The input Block Start

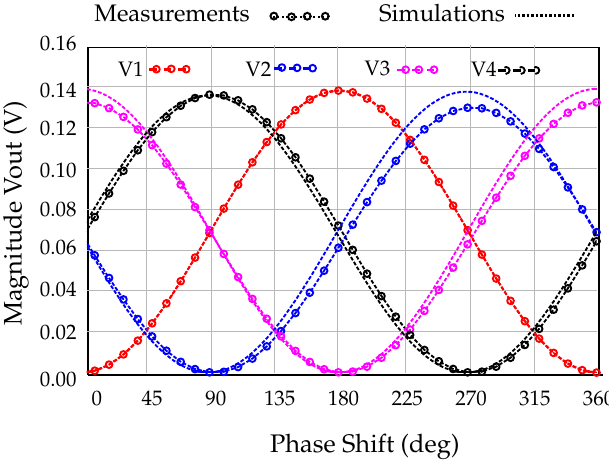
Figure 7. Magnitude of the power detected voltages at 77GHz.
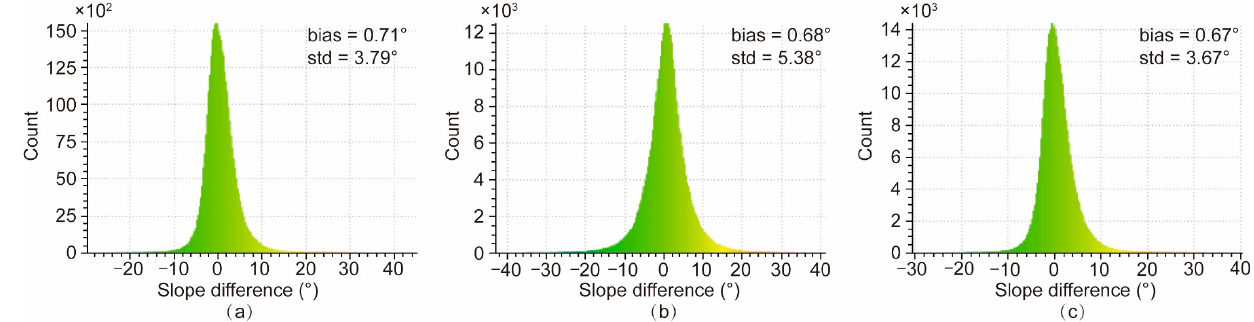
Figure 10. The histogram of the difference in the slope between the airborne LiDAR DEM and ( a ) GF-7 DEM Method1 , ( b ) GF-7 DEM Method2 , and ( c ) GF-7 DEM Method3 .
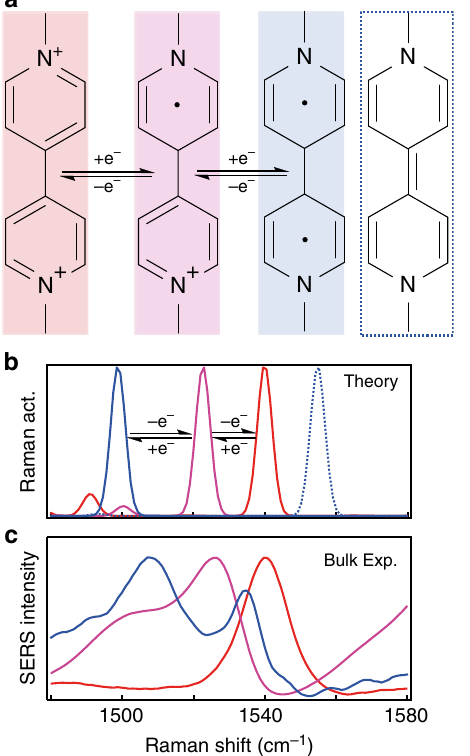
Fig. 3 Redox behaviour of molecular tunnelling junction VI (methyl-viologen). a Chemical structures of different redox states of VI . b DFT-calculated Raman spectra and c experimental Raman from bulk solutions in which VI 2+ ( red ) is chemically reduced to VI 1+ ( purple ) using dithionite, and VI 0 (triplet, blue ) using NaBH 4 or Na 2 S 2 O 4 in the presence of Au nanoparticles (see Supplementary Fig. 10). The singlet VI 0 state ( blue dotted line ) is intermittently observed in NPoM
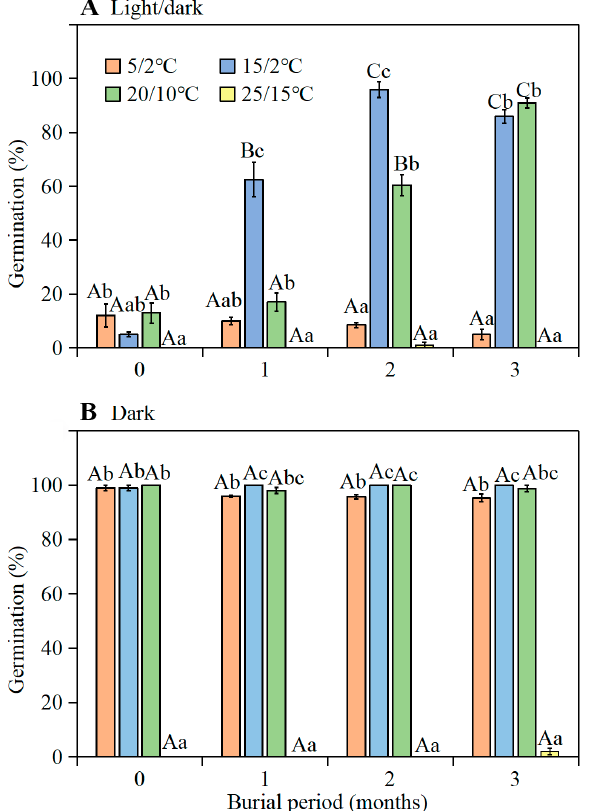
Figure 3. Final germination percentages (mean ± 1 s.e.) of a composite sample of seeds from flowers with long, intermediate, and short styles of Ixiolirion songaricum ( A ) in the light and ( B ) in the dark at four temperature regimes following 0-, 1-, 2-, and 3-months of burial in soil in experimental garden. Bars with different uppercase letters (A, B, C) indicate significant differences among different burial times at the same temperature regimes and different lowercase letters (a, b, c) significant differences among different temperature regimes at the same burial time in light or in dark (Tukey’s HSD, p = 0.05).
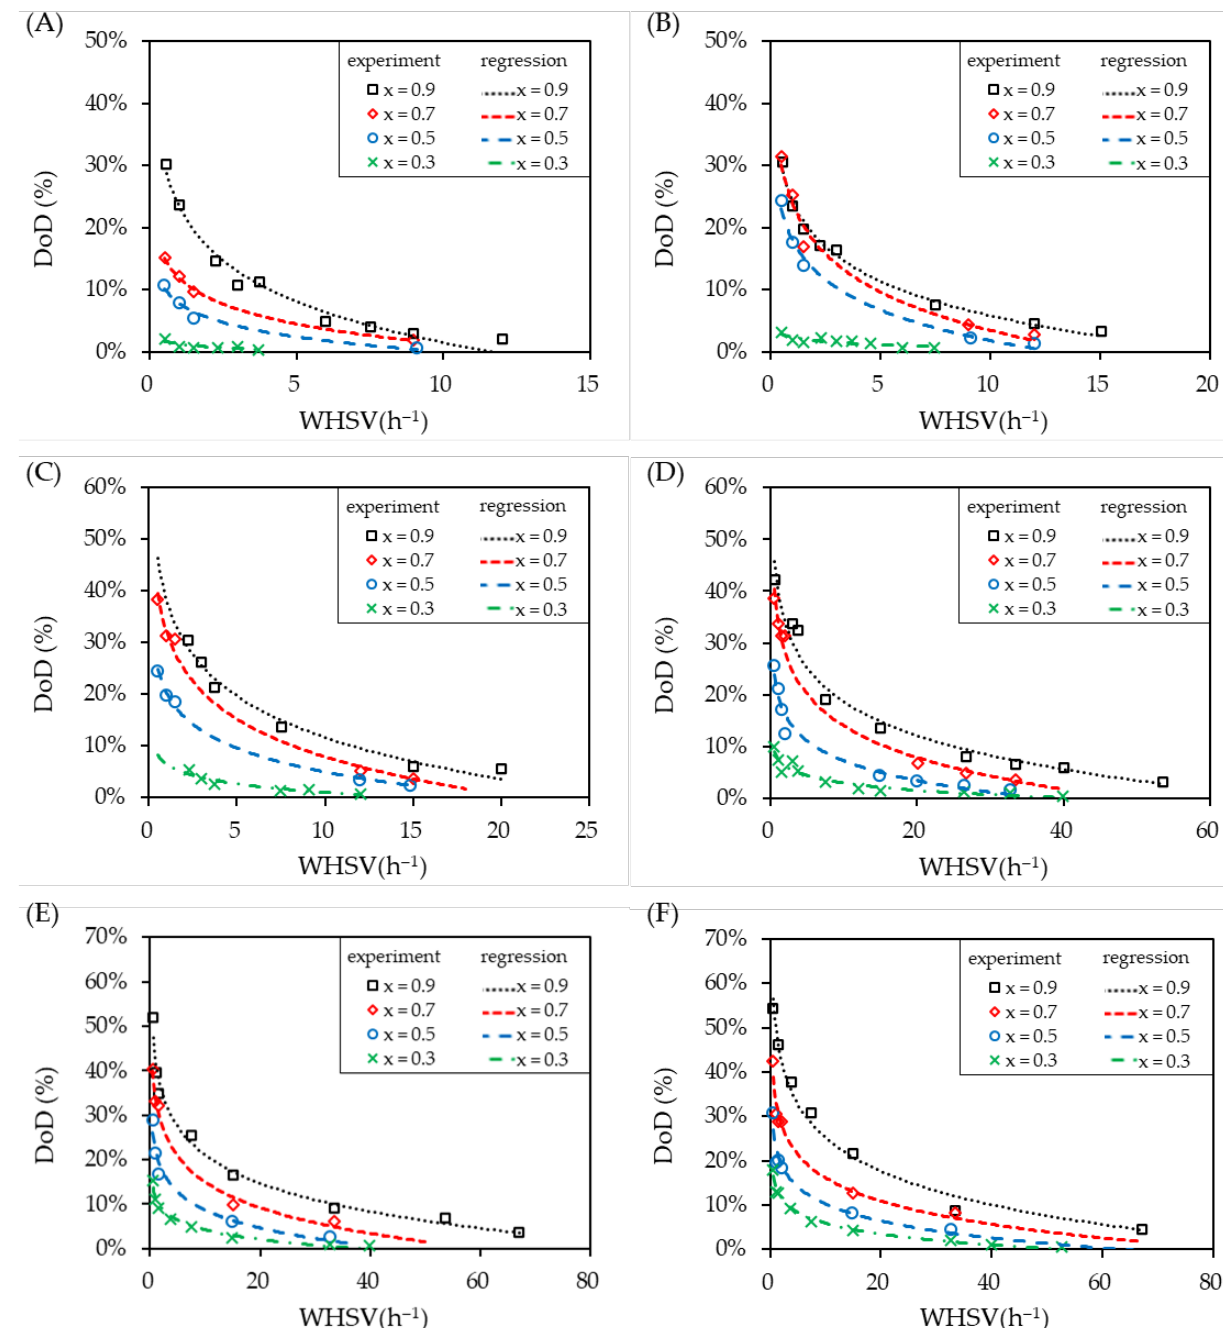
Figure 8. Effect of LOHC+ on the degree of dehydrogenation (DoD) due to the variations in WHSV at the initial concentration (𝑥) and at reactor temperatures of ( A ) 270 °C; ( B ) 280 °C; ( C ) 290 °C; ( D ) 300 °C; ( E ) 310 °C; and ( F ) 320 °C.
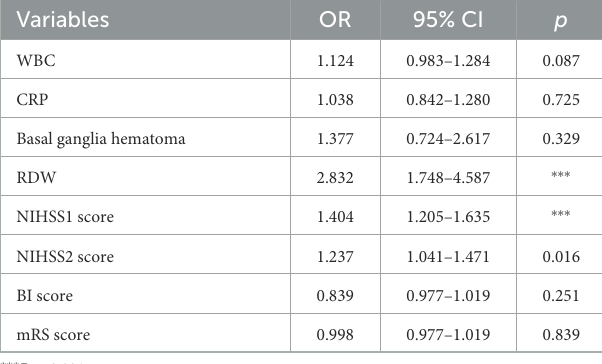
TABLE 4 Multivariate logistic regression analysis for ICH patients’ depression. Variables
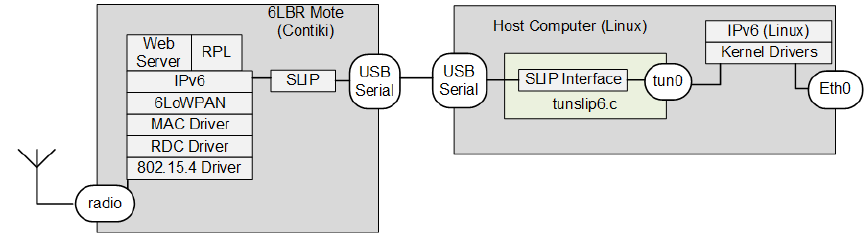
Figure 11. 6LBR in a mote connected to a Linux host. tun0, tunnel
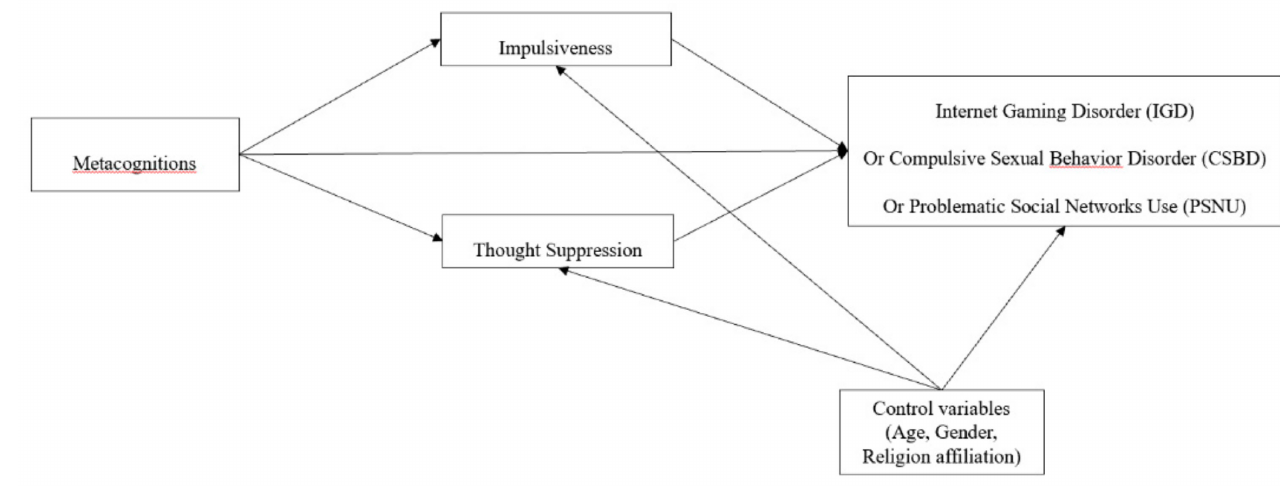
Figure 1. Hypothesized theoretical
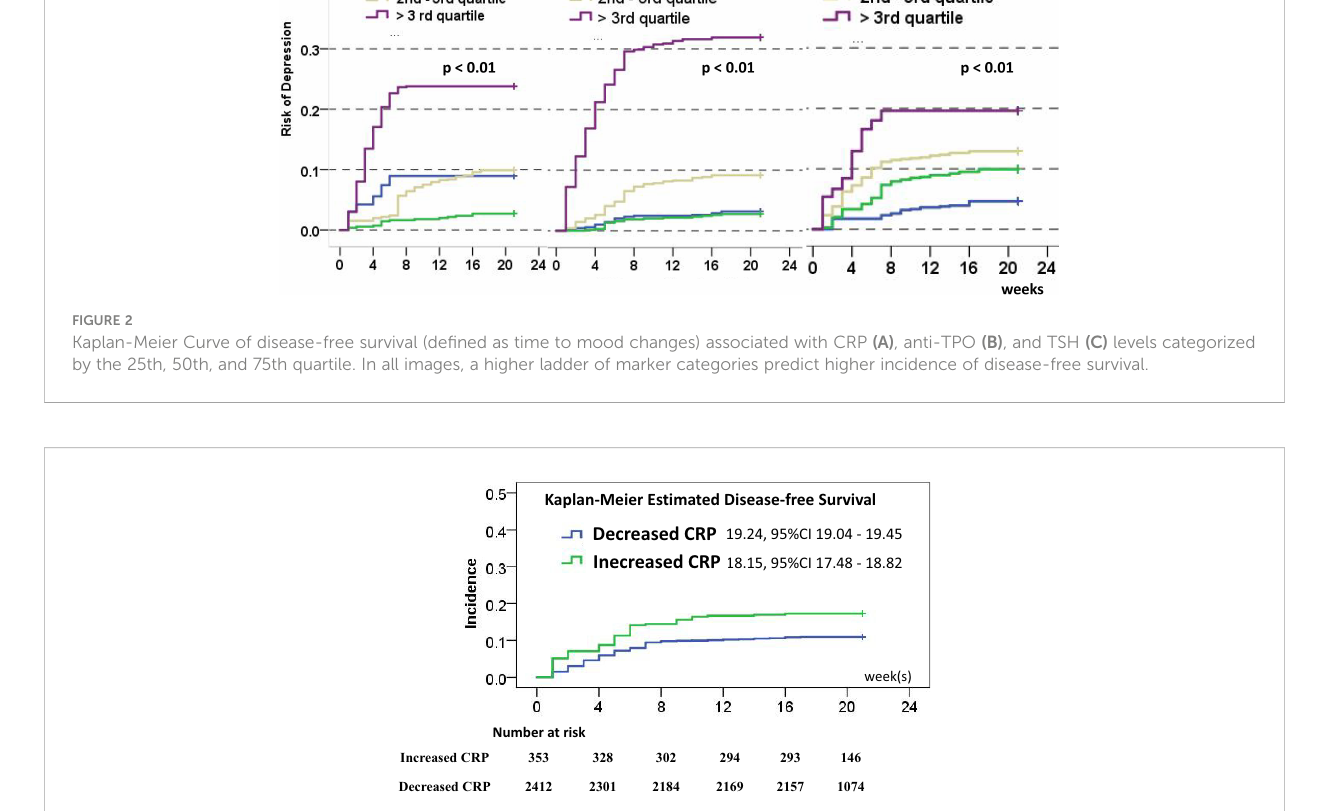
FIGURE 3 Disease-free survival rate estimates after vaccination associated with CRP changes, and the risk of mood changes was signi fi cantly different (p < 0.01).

The input Block End

▶ [Task statement]:
Set down every record above exactly as it stands, but skip the pictures.

▶ [Result of the task]:
Figure 7. Magnitude of the power detected voltages at 77GHz.
Figure 10. The histogram of the difference in the slope between the airborne LiDAR DEM and ( a ) GF-7 DEM Method1 , ( b ) GF-7 DEM Method2 , and ( c ) GF-7 DEM Method3 .
Fig. 3 Redox behaviour of molecular tunnelling junction VI (methyl-viologen). a Chemical structures of different redox states of VI . b DFT-calculated Raman spectra and c experimental Raman from bulk solutions in which VI 2+ ( red ) is chemically reduced to VI 1+ ( purple ) using dithionite, and VI 0 (triplet, blue ) using NaBH 4 or Na 2 S 2 O 4 in the presence of Au nanoparticles (see Supplementary Fig. 10). The singlet VI 0 state ( blue dotted line ) is intermittently observed in NPoM
Figure 3. Final germination percentages (mean ± 1 s.e.) of a composite sample of seeds from flowers with long, intermediate, and short styles of Ixiolirion songaricum ( A ) in the light and ( B ) in the dark at four temperature regimes following 0-, 1-, 2-, and 3-months of burial in soil in experimental garden. Bars with different uppercase letters (A, B, C) indicate significant differences among different burial times at the same temperature regimes and different lowercase letters (a, b, c) significant differences among different temperature regimes at the same burial time in light or in dark (Tukey’s HSD, p = 0.05).
Figure 8. Effect of LOHC+ on the degree of dehydrogenation (DoD) due to the variations in WHSV at the initial concentration (𝑥) and at reactor temperatures of ( A ) 270 °C; ( B ) 280 °C; ( C ) 290 °C; ( D ) 300 °C; ( E ) 310 °C; and ( F ) 320 °C.
TABLE 4 Multivariate logistic regression analysis for ICH patients’ depression. Variables
Figure 11. 6LBR in a mote connected to a Linux host. tun0, tunnel
Figure 1. Hypothesized theoretical
FIGURE 3 Disease-free survival rate estimates after vaccination associated with CRP changes, and the risk of mood changes was signi fi cantly different (p < 0.01).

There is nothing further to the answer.